Approached for a comment on the issue, an official at the Solidarity for LGBT Human Rights in Korea refused to comment, saying that the group does not speak to anyone affiliated with Korea’s “big three” newspapers - the Chosun Ilbo, JoongAng Ilbo (the Korean edition of the JoongAng Daily) and the Dong-A Ilbo - seen by many as conservative-leaning.

Struggling with his true calling

Hong said that since he came out, roles given to him on TV and in film have been unsatisfactory, to say the least.

After opening his first restaurant, his big comeback on TV was the 2003 drama “Complete Love,” in which he played a gay character. But it was greeted with a flood of hate mail from viewers, and since then, he has appeared in only a handful of TV dramas and shows.

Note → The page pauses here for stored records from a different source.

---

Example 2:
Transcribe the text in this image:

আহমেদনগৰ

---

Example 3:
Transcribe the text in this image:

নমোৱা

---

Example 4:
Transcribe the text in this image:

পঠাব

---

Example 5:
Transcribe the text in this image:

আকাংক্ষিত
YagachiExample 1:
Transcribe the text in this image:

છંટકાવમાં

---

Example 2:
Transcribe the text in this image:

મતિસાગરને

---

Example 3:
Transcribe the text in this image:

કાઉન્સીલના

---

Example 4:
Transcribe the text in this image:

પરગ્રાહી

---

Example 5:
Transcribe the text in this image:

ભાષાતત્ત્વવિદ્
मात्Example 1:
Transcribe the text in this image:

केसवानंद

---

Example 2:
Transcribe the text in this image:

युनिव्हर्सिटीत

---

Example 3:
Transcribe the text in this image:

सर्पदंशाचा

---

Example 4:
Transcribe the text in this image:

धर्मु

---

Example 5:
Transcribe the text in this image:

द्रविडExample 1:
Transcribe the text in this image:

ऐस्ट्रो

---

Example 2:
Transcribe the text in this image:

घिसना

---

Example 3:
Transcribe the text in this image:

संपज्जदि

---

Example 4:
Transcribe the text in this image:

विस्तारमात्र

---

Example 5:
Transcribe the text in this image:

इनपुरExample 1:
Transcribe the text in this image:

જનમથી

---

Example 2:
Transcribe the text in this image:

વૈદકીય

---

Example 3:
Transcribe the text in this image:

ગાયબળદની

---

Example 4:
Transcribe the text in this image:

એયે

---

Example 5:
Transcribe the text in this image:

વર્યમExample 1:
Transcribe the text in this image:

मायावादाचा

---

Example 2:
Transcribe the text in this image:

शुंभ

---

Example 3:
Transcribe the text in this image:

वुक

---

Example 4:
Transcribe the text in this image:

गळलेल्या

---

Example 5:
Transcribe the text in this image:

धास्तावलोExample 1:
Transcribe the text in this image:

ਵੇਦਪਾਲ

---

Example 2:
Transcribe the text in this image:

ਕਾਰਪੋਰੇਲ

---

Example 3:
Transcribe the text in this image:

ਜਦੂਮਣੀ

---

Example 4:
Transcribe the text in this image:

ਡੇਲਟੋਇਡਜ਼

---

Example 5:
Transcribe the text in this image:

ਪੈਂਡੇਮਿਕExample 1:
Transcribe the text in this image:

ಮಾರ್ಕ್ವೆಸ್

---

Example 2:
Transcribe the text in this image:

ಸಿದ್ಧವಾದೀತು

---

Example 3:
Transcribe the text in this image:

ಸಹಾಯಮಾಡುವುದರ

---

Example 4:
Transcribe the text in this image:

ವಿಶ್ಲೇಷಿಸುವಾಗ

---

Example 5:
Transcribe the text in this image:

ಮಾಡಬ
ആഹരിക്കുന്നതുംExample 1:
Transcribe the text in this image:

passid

None of his roles has matched the scale of his stints pre-2000, such as his role as the fashion designer Poison in the hit sitcom “Three Men, Three Women,” which first catapulted Hong to national fame.

“I really liked playing Poison because he was so approachable and funny. But the people who give me roles now do not assign characters like that to me anymore,” said Hong. “They give those funny, commercial roles to other actors.”

With the exception of “Life is Beautiful,” gay roles on Korean television are still qualified. For example, this year’s popular TV drama “Personal Preference” tells the tale of a man who pretends to be gay to befriend a female roommate. Another hit TV drama “Coffee Prince,” aired in 2007, has a male protagonist fall in love with a “male” co-worker at a coffee shop who turns out to be a girl in disguise.

“The notion of gays on Korean television is more of a temporary trend than anything else at this point,” said Lee Dong-yeun, a cultural theory professor at the Korea National University of Arts.

“You see these young, attractive, straight actors playing gay roles in trendy dramas. They are chic and cool, and are closer to ‘metrosexuals.’ Korean TV is not ready to deal with homosexuality in a serious, creative light yet,” Lee said.

Still, Hong is hopeful. “Korea today has changed enormously from 10 years ago. Mothers come up to me in restaurants and say to their children, ‘Do you know what a great man this person is?’ And I think that those moments are my greatest compensation for what I have been trying to do.”

Even after all his success as a restaurateur and an internationally recognized activist, he says he still considers himself an actor first.

“If you ask me what my job is, I am still an actor and will be until I die. Yes, I am an actor who doesn’t have a lot of opportunities, but I believe it will get better,” said Hong, a weary smile on his face.